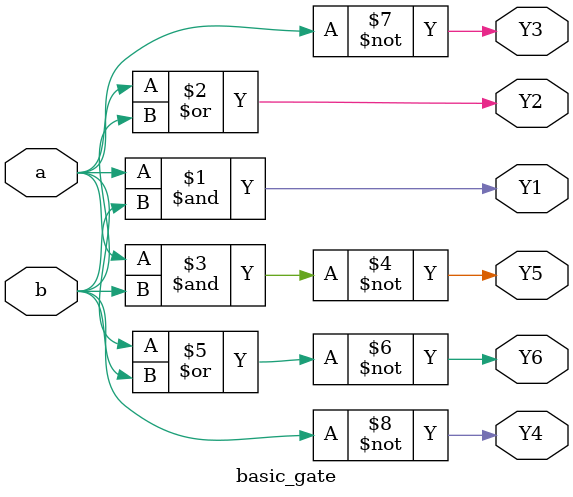
<source format=v>
module basic_gate(input a,b , output Y1,Y2,Y3,Y4,Y5,Y6);
  and(Y1,a,b);
  or(Y2,a,b);
  not(Y3,a);
  not(Y4,b);
  nand(Y5,a,b);
  nor(Y6,a,b);
endmodule  
</source>
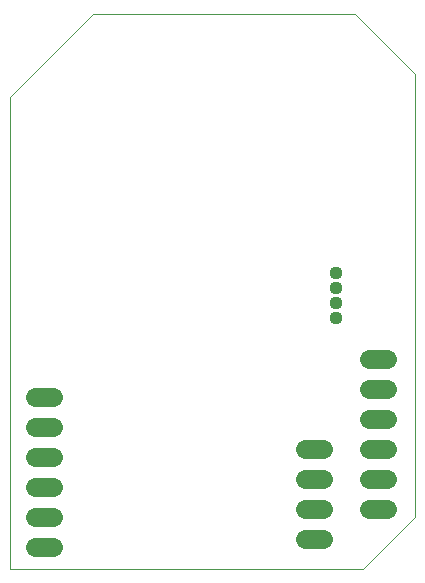
<source format=gbs>
G75*
%MOIN*%
%OFA0B0*%
%FSLAX25Y25*%
%IPPOS*%
%LPD*%
%AMOC8*
5,1,8,0,0,1.08239X$1,22.5*
%
%ADD10C,0.00000*%
%ADD11C,0.06400*%
%ADD12C,0.04400*%
D10*
X0002817Y0003271D02*
X0002817Y0160771D01*
X0030317Y0188271D01*
X0117817Y0188271D01*
X0137817Y0168271D01*
X0137817Y0020771D01*
X0120317Y0003271D01*
X0002817Y0003271D01*
D11*
X0011167Y0010771D02*
X0017167Y0010771D01*
X0017167Y0020771D02*
X0011167Y0020771D01*
X0011167Y0030771D02*
X0017167Y0030771D01*
X0017167Y0040771D02*
X0011167Y0040771D01*
X0011167Y0050771D02*
X0017167Y0050771D01*
X0017167Y0060771D02*
X0011167Y0060771D01*
X0101067Y0043271D02*
X0107067Y0043271D01*
X0107067Y0033271D02*
X0101067Y0033271D01*
X0101067Y0023271D02*
X0107067Y0023271D01*
X0107067Y0013271D02*
X0101067Y0013271D01*
X0122317Y0023271D02*
X0128317Y0023271D01*
X0128317Y0033271D02*
X0122317Y0033271D01*
X0122317Y0043271D02*
X0128317Y0043271D01*
X0128317Y0053271D02*
X0122317Y0053271D01*
X0122317Y0063271D02*
X0128317Y0063271D01*
X0128317Y0073271D02*
X0122317Y0073271D01*
D12*
X0111567Y0087021D03*
X0111567Y0092021D03*
X0111567Y0097021D03*
X0111567Y0102021D03*
M02*

</source>
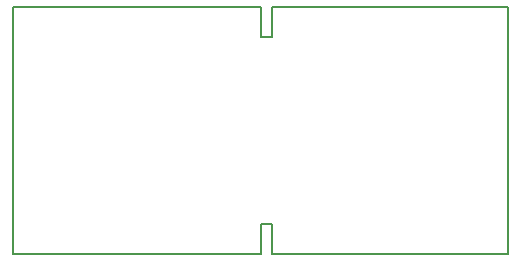
<source format=gm1>
%FSTAX25Y25*%
%MOIN*%
%SFA1B1*%

%IPPOS*%
%ADD48C,0.005040*%
%LNpcb2-1*%
%LPD*%
G54D48*
X018248Y0164764D02*
X0186417D01*
X018248Y009252D02*
Y0102657D01*
X0186417Y0092519D02*
Y0102657D01*
X018248D02*
X0186417D01*
Y0092519D02*
X0264961D01*
Y0174902*
X01Y009252D02*
X018248D01*
X01Y0175D02*
X018248D01*
X01Y009252D02*
Y0175D01*
X018248Y0164764D02*
Y0175D01*
X0186417Y0174902D02*
X0264961D01*
X0186417Y0164764D02*
Y0174902D01*
M02*
</source>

§ The task: What is needed is an exact transcription of every entry, minus the pictures.

§ Response:
<source format=v>
module basic_gate(input a,b , output Y1,Y2,Y3,Y4,Y5,Y6);
  and(Y1,a,b);
  or(Y2,a,b);
  not(Y3,a);
  not(Y4,b);
  nand(Y5,a,b);
  nor(Y6,a,b);
endmodule  
</source>
<source format=gbs>
G75*
%MOIN*%
%OFA0B0*%
%FSLAX25Y25*%
%IPPOS*%
%LPD*%
%AMOC8*
5,1,8,0,0,1.08239X$1,22.5*
%
%ADD10C,0.00000*%
%ADD11C,0.06400*%
%ADD12C,0.04400*%
D10*
X0002817Y0003271D02*
X0002817Y0160771D01*
X0030317Y0188271D01*
X0117817Y0188271D01*
X0137817Y0168271D01*
X0137817Y0020771D01*
X0120317Y0003271D01*
X0002817Y0003271D01*
D11*
X0011167Y0010771D02*
X0017167Y0010771D01*
X0017167Y0020771D02*
X0011167Y0020771D01*
X0011167Y0030771D02*
X0017167Y0030771D01*
X0017167Y0040771D02*
X0011167Y0040771D01*
X0011167Y0050771D02*
X0017167Y0050771D01*
X0017167Y0060771D02*
X0011167Y0060771D01*
X0101067Y0043271D02*
X0107067Y0043271D01*
X0107067Y0033271D02*
X0101067Y0033271D01*
X0101067Y0023271D02*
X0107067Y0023271D01*
X0107067Y0013271D02*
X0101067Y0013271D01*
X0122317Y0023271D02*
X0128317Y0023271D01*
X0128317Y0033271D02*
X0122317Y0033271D01*
X0122317Y0043271D02*
X0128317Y0043271D01*
X0128317Y0053271D02*
X0122317Y0053271D01*
X0122317Y0063271D02*
X0128317Y0063271D01*
X0128317Y0073271D02*
X0122317Y0073271D01*
D12*
X0111567Y0087021D03*
X0111567Y0092021D03*
X0111567Y0097021D03*
X0111567Y0102021D03*
M02*

</source>
<source format=gm1>
%FSTAX25Y25*%
%MOIN*%
%SFA1B1*%

%IPPOS*%
%ADD48C,0.005040*%
%LNpcb2-1*%
%LPD*%
G54D48*
X018248Y0164764D02*
X0186417D01*
X018248Y009252D02*
Y0102657D01*
X0186417Y0092519D02*
Y0102657D01*
X018248D02*
X0186417D01*
Y0092519D02*
X0264961D01*
Y0174902*
X01Y009252D02*
X018248D01*
X01Y0175D02*
X018248D01*
X01Y009252D02*
Y0175D01*
X018248Y0164764D02*
Y0175D01*
X0186417Y0174902D02*
X0264961D01*
X0186417Y0164764D02*
Y0174902D01*
M02*
</source>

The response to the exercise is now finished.